I’m with the sorry-ass seniors who failed the test, all 88 percent of them.  I hated my required history classes in high school, and I refused to take any history course in college until a nice professor explained that I couldn’t major in English unless I took two semesters of British—notice, not American—history.

V

The question is, who cares?  Why should I care that Missouri’s application for statehood caused a political crisis in 1819?  (Question 4).  Why would I want to know, except that my knowledge might get me further up the road long after I finish this test?  Why do I want to know this stuff?  What is its purpose, its consequence?

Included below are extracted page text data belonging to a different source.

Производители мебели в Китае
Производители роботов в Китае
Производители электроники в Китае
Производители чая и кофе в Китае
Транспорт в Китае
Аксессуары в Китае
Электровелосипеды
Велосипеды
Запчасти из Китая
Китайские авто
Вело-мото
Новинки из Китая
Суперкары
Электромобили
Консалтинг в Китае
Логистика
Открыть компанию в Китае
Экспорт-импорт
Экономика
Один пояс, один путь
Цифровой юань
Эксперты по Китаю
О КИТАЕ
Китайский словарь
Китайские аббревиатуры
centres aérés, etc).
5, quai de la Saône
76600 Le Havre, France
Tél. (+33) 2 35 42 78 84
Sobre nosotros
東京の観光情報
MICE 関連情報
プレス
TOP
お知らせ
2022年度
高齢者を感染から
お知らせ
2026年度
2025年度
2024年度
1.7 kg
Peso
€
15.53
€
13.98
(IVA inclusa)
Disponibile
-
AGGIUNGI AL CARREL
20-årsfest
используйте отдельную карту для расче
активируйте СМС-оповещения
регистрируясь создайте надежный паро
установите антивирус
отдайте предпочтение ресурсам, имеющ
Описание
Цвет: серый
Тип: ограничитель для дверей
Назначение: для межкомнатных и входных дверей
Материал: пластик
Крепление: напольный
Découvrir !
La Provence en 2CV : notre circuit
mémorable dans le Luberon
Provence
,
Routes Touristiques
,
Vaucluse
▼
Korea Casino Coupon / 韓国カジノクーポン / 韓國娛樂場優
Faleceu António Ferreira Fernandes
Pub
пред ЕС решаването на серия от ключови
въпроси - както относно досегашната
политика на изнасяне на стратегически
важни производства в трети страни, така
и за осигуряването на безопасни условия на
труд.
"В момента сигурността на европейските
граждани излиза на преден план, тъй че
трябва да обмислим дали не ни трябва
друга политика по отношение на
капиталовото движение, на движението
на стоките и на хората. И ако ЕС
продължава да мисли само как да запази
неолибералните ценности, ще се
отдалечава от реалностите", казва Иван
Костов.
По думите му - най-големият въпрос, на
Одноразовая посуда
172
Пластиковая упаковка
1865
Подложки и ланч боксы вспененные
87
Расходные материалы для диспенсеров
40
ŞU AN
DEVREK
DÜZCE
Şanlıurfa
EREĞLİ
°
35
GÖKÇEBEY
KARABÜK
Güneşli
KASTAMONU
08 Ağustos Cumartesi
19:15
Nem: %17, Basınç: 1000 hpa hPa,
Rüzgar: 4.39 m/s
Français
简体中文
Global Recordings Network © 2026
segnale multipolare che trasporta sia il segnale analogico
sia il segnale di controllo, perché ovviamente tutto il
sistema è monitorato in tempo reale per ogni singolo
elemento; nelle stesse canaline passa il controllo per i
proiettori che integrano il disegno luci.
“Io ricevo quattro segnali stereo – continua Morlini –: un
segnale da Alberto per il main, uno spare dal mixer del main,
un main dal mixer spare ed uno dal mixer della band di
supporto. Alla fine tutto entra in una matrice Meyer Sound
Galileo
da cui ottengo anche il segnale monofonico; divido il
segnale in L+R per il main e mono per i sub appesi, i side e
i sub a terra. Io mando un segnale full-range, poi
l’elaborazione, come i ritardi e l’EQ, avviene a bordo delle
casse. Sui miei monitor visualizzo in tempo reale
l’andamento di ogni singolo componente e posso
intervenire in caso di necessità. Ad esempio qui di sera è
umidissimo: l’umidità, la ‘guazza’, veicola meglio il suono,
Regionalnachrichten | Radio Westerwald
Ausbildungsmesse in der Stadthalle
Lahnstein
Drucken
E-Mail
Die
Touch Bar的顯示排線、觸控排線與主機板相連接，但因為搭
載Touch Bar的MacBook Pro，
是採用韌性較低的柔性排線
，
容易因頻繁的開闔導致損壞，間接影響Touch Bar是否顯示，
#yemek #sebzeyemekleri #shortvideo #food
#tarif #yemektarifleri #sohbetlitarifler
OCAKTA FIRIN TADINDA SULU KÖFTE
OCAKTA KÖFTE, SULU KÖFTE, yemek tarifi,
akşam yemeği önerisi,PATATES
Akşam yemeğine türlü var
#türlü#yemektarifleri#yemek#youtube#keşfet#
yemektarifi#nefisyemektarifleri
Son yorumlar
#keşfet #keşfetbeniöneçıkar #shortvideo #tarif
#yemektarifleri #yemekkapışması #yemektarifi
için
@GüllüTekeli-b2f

Look at it from Gerrard Winstanley’s standpoint.  He was the leading spokesman, as we might now say, of the Diggers, one of many radical sects enabled by the English Revolution.  In the 1640s, when Milton was defending a free press and the right to divorce (and this while he was Cromwell’s secretary), Winstanley wrote several tracts explaining why private property rather than work or its result—knowledge of a world that could change—was the original sin.  In A New Yeer’s Gift to the Army of 1650, while trying to persuade the New Model Army to stick to its guns—literally—he wrote, just in passing, “A man knows no more of righteousnesse than he hath power to act.”

Isn’t that the most remarkably pragmatic idea you’ve ever heard?  But isn’t it also the most devastating verdict on the study of History you’ve ever encountered?

Let me translate.  A person knows no more of History than he or she has power to act.  I don’t want or need to know any more about the past than will inform my decisions in the present.  If you tell me the past doesn’t matter because it’s a record of broken promises, systematic cruelty, and failed dreams, or because it’s an irretrievable moment of eccentric deviations from a norm of appalling complacency, fine, to hell with it.  If I can’t use it to think about the present, why should I bother?  Thanks, doc, you convinced me that I don’t have to.

“Power to act.”  Nobody in his right mind enters the past unless he believes that his exit will make a difference in the present.  Having taught our students that a better test score—exemption in a new key—is the only difference that derives from the study of history, I have to wonder why we berate them for their studied ignorance.